Quecksilber verursacht zahlreiche gesundheitliche Beschwerden
Zu den Folgen die eine chronische Quecksilberbelastung für die Gesundheit haben kann, erklärte Peter Jennrich von der Ärztegesellschaft für klinische Metalltoxikologie, „die gesundheitlichen Schäden können gravierend sein.“ Oftmals leiden die Betroffenen unter Symptomen wie innerer Unruhe, fühlen sich angeschlagen, haben Kopfschmerzen oder Beschwerden im Magen-Darm-Trakt. Zudem könne „eine Vergiftung mit dem Schwermetall auch Co-Faktor für beinahe alle chronischen Erkrankungen sein“, erläuterte Jennrich. So gilt Quecksilber auch als Risikofaktor für das Auftreten von Krankheiten wie Diabetes, Multiple Sklerose und Rheuma, betonte Jennrich unter Bezug auf die Ergebnisse einer Meta-Studie des Instituts für Umweltmedizin und Krankenhaushygiene der Universität Freiburg. Welche Auswirkungen die Quecksilberbelastung auf den Organismus hat, hängt Jennrich zufolge nicht nur von der Menge des Amalgams im Körper ab, sondern wird zudem wesentlich beeinflusst durch andere Toxine, denen die Betroffenen ausgesetzt sind, wie zum Beispiel bleihaltiges Trinkwasser.
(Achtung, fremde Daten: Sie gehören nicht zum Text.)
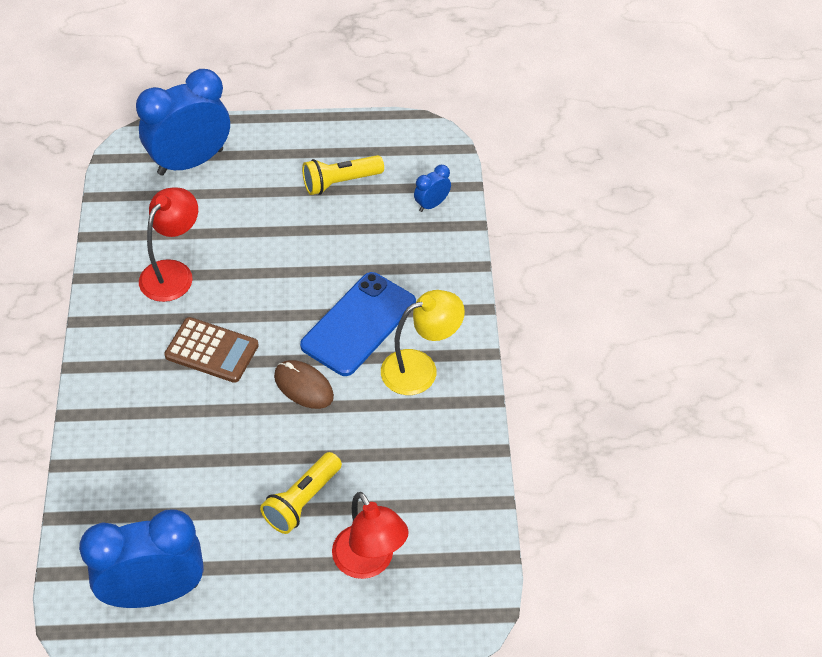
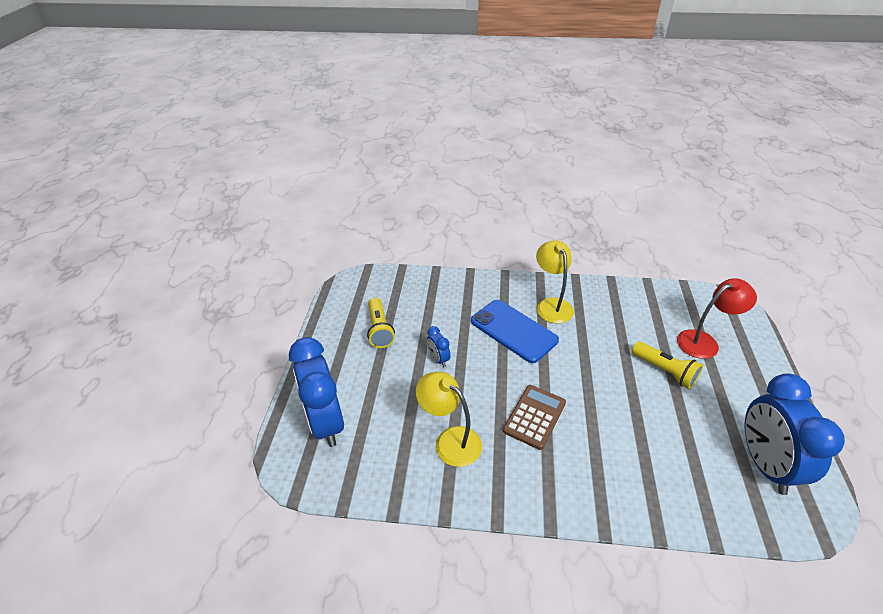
camera: 80 degrees left, 10 degrees down
(173, 272) = (450, 440): red lamp -> yellow lamp
(303, 386) = (567, 363): brown mouse -> none
(432, 204) = (413, 286): blue clock -> blue clock (438, 359)

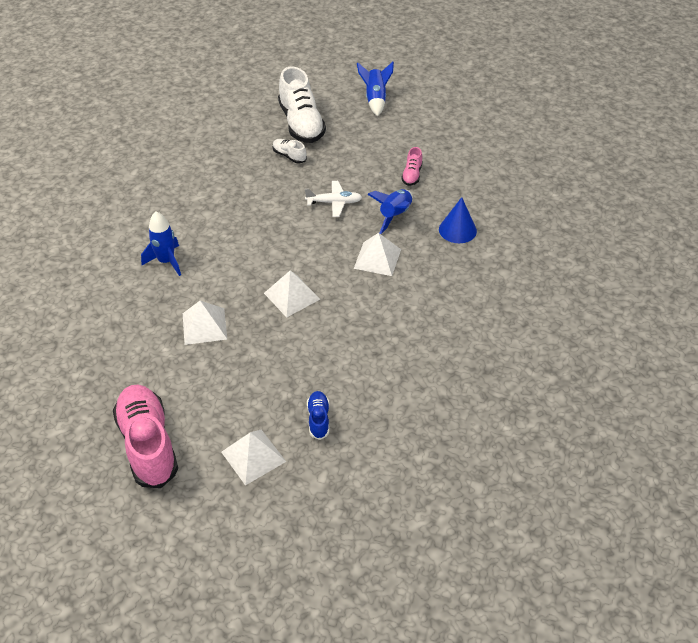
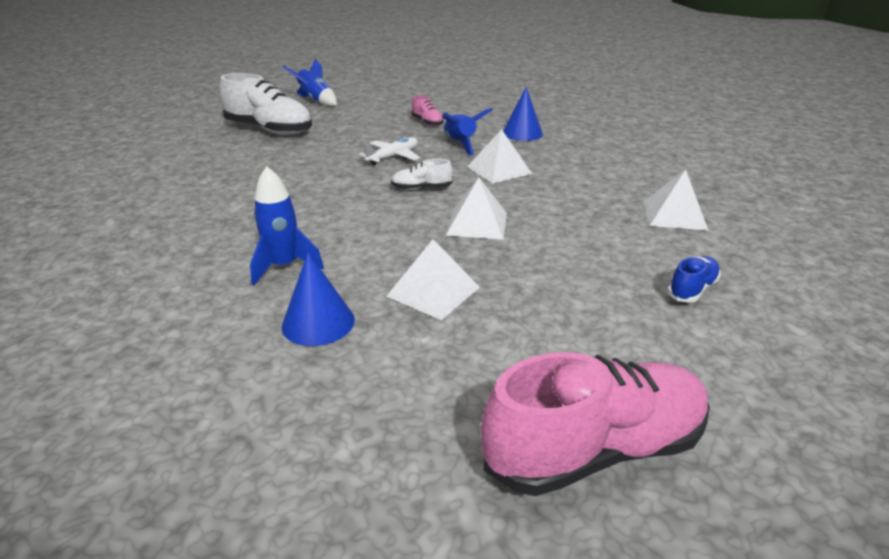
camera: 45 degrees left, 15 degrees down
(138, 308) = (318, 322): none -> blue cone
(148, 444) = (595, 449): pink shoe -> pink shoe turned 135 degrees clockwise
(253, 456) = (714, 362): white pyramid -> white pyramid (674, 215)
(289, 156) = (293, 149): white shoe -> white shoe (421, 188)
(318, 419) = (692, 289): blue shoe -> blue shoe turned 90 degrees clockwise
Auch der allgemeine Gesundheitszustand habe wesentlichen Einfluss auf die Schwere der Quecksilbervergiftung, so Jennrich weiter. Dem Experten zufolge verfügen Personen „in guter körperlicher Verfassung“ über eine bessere „Entgiftungsfähigkeit“ und ihre „Belastungstoleranz“ ist in der Regel höher. Sowohl Entgiftungsfähigkeit und Belastungstoleranz variieren Jennrich zufolge ohnehin stark von Mensch zu Mensch. Daher sei es auch so schwer, die Folgen einer Quecksilberbelastung zu bestimmen. Einige Menschen bleiben trotz hoher Schwermetallbelastung beschwerdefrei, andere hingegen reagieren sehr schnell, erläuterte der Fachmann. Zudem seien die Symptome einer chronischen Vergiftung in der Regel eher unspezifisch, wodurch einen eindeutige Diagnose zusätzlich erschwert werde. Dies habe auch zur Folge, dass die gesundheitlichen Folgen der „Quecksilber-Dauerexposition“ bis heute umstritten sind.
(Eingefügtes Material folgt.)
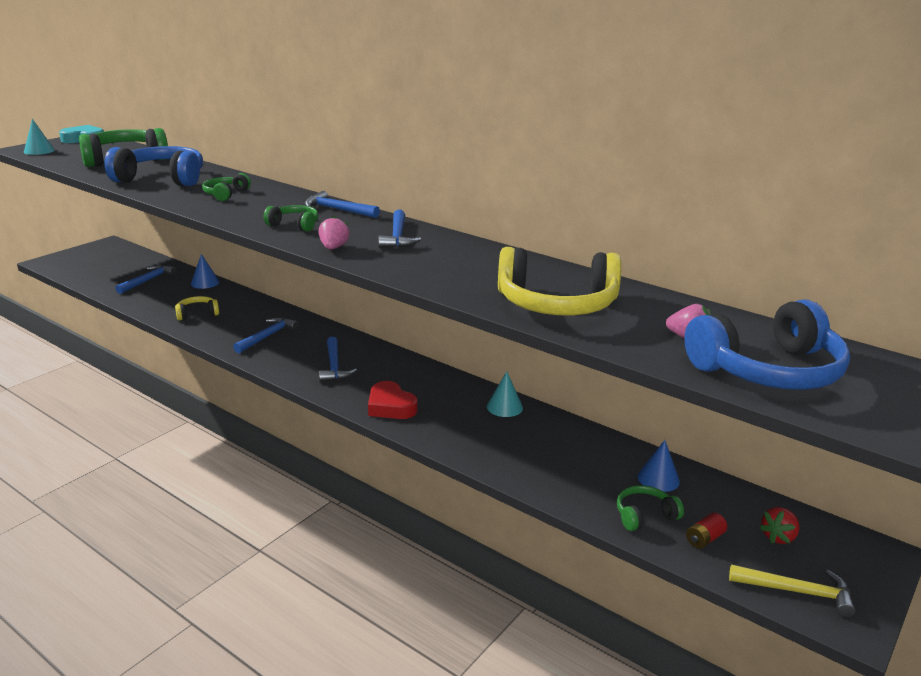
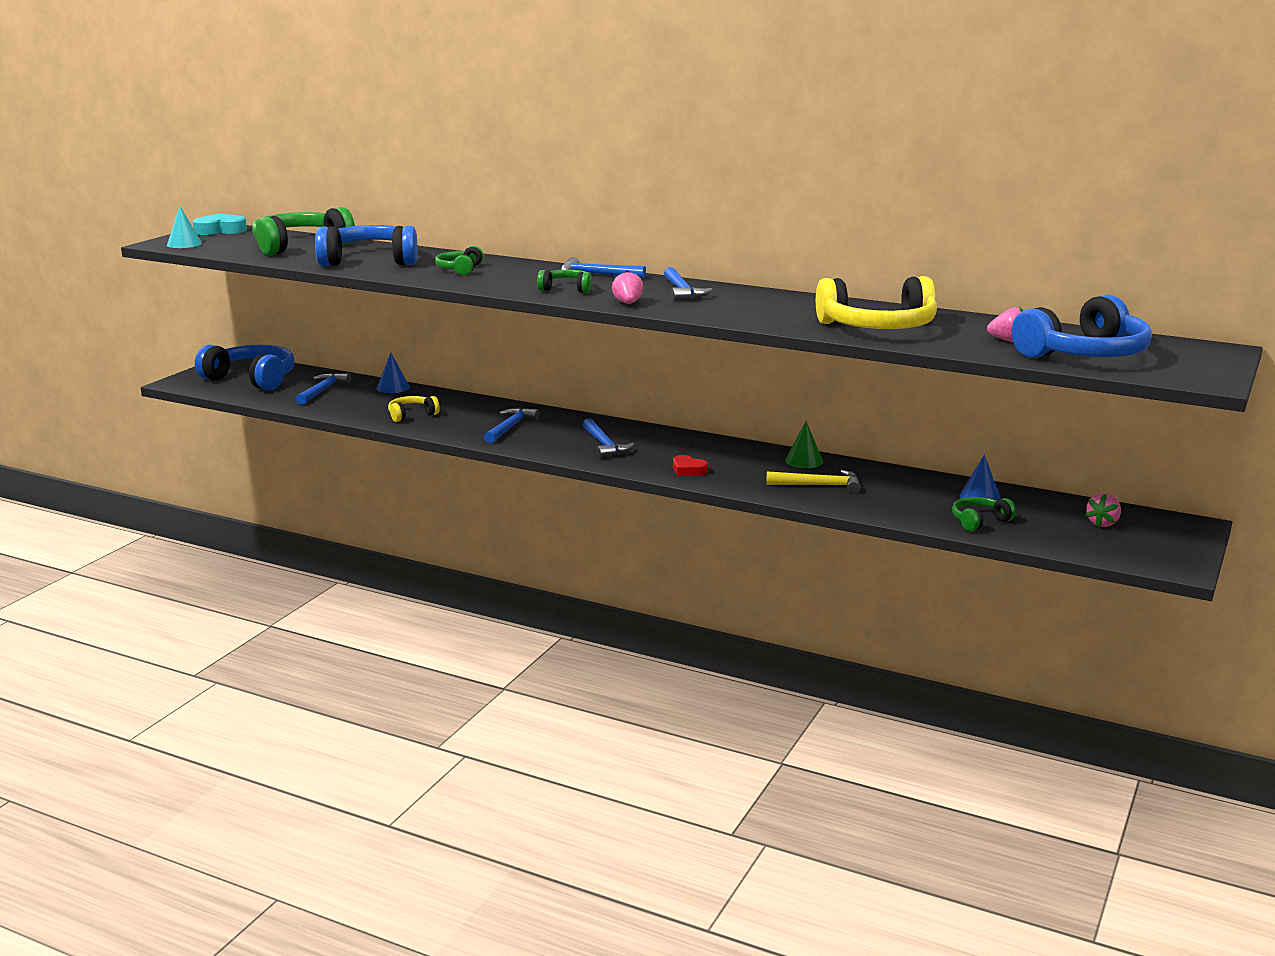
camera: 10 degrees left, 5 degrees down
(104, 264) = (251, 379): none -> blue headphones
(390, 406) = (688, 470): red heart -> red heart, size x0.65
(504, 407) = (804, 461): turquoise cone -> green cone
(704, 539) = (1039, 530): red battery -> none
(778, 537) = (1102, 523): red strawberry -> pink strawberry
(797, 592) = (1130, 553): yellow hammer -> yellow hammer (819, 485)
Spezielle Methoden zur Feststellung der Quecksilber-Vergiftung
Um einer möglichen Quecksilbervergiftung durch die Amalgamfüllungen auf die Spur zu kommen, ist laut Aussage des Experten eine spezielle Untersuchung erforderlich, da „weder eine reguläre Blutanalyse noch eine Urinprobe alles“ zeige. Nur mit einem sogenannten Provokationstest lasse sich sich Quecksilberbelastung in Gewebe und Organen nachweisen, erläuterte Jennrich. Der Provokationstest basiert dabei auf der Verabreichung von Chelatbildnern, die als organische Verbindung dazu in der Lage sind, versteckte Metallionen zu binden, so dass diese mit dem Urin ausgeschwemmt werden können. Auf diese Weise werde das tatsächliche Ausmaß der Belastung im Urin messbar, betonte Jennrich. Je nachdem welche Quecksilber-Konzentration die Ärzte bei dieser speziellen Untersuchung feststellen, werden auch die nächsten Behandlungsschritte wie zum Beispiel eine Entfernung der Amalgamfüllungen oder Entgiftungsmaßnahmen (Schwermetallausleitung mit Hilfe von Chelatbildnern) geplant, erläuterte der Experte. Angesichts der vielfach beschriebenen Gesundheitsrisiken, scheint es kaum verständlich, dass heute in der Zahnmedizin immer noch mit Amalgam gearbeitet wird und auch der Gesetzgeber die Amalgamfüllungen bisher nicht verbannt hat, sondern diese als kostengünstigste Zahnfüllungen sogar im Leistungskatalog der gesetzlichen Krankenkassen favorisiert. (fp)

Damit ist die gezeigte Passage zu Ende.